■ The task
From the top of the records below down to the line containing "Elementary German I |", reproduce every line exactly.

───── Data extracts ─────

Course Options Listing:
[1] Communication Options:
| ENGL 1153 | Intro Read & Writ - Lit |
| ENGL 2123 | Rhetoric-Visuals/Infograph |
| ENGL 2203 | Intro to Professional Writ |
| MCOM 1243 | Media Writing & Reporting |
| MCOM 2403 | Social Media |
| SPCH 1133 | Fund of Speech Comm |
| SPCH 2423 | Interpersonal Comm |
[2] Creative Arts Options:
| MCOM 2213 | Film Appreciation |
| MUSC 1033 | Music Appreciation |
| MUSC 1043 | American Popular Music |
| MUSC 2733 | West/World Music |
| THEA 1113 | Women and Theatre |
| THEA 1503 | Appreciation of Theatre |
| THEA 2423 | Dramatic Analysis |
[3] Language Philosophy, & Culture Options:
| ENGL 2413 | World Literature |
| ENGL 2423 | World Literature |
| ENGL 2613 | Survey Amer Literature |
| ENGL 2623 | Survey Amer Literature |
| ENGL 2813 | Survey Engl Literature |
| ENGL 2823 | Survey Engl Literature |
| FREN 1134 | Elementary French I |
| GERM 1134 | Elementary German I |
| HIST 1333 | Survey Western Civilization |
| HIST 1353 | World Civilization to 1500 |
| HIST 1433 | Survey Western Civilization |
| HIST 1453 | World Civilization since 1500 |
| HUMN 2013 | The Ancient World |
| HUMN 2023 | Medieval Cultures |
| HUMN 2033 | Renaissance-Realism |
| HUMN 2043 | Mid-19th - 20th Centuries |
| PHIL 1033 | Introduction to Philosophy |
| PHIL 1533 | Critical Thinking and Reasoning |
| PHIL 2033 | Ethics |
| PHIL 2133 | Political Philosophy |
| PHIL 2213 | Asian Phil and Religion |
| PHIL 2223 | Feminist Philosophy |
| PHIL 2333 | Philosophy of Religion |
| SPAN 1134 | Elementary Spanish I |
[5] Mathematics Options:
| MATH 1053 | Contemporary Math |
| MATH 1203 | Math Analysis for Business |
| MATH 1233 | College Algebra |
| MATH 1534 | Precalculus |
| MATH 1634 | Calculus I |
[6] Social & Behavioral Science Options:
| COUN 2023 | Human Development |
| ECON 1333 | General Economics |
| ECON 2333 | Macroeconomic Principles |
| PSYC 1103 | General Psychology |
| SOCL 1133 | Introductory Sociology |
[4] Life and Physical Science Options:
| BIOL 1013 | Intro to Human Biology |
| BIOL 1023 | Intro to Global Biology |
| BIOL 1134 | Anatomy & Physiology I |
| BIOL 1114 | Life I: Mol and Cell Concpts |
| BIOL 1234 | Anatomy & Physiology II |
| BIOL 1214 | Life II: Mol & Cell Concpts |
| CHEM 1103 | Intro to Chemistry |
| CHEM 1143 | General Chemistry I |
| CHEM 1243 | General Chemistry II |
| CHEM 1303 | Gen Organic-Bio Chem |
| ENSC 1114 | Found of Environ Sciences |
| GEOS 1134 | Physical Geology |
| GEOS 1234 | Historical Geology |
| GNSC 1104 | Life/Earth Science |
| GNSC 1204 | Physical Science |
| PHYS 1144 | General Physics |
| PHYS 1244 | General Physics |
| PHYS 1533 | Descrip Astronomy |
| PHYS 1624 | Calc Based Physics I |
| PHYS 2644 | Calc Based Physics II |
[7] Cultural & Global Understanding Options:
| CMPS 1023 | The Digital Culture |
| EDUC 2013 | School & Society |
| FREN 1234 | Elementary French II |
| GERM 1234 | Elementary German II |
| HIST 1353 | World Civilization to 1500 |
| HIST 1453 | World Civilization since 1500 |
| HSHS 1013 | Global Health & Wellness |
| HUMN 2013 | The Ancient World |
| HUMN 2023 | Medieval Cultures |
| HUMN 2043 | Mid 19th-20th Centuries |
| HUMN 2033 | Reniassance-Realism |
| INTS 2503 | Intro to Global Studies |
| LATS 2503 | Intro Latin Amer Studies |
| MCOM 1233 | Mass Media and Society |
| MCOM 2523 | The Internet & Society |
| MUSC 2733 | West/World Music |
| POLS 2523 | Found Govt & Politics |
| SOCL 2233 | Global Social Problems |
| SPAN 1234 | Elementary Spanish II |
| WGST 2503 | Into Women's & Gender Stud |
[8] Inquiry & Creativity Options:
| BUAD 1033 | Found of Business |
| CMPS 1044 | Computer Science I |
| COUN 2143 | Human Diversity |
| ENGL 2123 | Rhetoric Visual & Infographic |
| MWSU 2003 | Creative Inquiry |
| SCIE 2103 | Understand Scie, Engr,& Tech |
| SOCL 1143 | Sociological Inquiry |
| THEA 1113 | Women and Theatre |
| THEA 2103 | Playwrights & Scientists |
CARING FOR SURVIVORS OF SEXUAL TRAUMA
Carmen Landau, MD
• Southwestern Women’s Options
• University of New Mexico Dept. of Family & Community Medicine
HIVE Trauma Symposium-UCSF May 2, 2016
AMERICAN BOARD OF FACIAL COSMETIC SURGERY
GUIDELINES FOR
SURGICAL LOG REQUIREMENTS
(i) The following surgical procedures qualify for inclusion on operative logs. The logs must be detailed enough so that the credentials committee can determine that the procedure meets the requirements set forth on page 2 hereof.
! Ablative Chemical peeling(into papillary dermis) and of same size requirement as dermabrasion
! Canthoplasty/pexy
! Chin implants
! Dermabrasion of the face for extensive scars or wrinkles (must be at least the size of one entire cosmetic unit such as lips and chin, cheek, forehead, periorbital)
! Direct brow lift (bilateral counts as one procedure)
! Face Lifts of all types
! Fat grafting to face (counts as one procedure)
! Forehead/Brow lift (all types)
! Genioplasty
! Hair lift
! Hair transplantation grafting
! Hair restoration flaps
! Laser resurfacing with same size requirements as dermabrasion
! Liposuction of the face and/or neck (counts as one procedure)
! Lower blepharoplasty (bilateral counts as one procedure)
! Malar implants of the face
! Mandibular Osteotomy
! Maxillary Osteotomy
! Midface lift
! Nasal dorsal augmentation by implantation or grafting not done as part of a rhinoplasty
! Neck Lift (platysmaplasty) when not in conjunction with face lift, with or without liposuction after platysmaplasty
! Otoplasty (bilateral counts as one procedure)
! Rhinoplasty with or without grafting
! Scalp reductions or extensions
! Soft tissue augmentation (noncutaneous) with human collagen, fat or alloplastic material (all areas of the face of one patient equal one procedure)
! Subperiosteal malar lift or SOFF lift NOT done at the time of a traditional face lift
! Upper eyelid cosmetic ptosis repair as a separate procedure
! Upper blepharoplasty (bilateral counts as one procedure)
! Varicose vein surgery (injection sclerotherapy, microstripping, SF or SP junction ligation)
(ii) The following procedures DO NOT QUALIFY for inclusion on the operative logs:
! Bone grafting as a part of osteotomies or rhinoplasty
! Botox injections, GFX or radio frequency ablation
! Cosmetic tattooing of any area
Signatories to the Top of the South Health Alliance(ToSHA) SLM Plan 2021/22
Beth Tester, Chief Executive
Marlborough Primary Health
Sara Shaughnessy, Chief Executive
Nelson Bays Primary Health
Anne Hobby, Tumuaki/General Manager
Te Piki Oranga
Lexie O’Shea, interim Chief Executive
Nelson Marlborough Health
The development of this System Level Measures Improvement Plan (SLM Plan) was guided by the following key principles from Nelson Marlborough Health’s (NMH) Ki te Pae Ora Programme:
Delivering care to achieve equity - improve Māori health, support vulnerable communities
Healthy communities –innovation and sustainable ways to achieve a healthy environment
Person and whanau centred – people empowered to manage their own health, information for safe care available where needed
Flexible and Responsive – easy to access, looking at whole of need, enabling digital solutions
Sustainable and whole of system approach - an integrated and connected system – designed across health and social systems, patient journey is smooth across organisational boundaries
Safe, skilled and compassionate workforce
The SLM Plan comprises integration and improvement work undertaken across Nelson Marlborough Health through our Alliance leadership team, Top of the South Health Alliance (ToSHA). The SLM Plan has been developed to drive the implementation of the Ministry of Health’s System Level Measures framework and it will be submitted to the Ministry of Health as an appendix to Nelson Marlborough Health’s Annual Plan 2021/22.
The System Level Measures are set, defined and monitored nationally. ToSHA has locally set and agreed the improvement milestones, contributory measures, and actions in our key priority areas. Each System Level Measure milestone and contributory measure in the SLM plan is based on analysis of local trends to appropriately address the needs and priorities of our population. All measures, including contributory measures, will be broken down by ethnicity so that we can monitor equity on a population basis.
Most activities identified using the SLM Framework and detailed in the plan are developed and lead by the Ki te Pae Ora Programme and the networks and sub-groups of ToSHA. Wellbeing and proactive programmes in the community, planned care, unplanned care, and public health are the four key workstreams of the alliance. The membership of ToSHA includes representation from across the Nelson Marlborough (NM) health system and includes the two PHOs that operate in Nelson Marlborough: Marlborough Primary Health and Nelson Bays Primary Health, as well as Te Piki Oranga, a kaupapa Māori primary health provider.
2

─────

■ Solution for this exercise
Course Options Listing:
[1] Communication Options:
| ENGL 1153 | Intro Read & Writ - Lit |
| ENGL 2123 | Rhetoric-Visuals/Infograph |
| ENGL 2203 | Intro to Professional Writ |
| MCOM 1243 | Media Writing & Reporting |
| MCOM 2403 | Social Media |
| SPCH 1133 | Fund of Speech Comm |
| SPCH 2423 | Interpersonal Comm |
[2] Creative Arts Options:
| MCOM 2213 | Film Appreciation |
| MUSC 1033 | Music Appreciation |
| MUSC 1043 | American Popular Music |
| MUSC 2733 | West/World Music |
| THEA 1113 | Women and Theatre |
| THEA 1503 | Appreciation of Theatre |
| THEA 2423 | Dramatic Analysis |
[3] Language Philosophy, & Culture Options:
| ENGL 2413 | World Literature |
| ENGL 2423 | World Literature |
| ENGL 2613 | Survey Amer Literature |
| ENGL 2623 | Survey Amer Literature |
| ENGL 2813 | Survey Engl Literature |
| ENGL 2823 | Survey Engl Literature |
| FREN 1134 | Elementary French I |
| GERM 1134 | Elementary German I |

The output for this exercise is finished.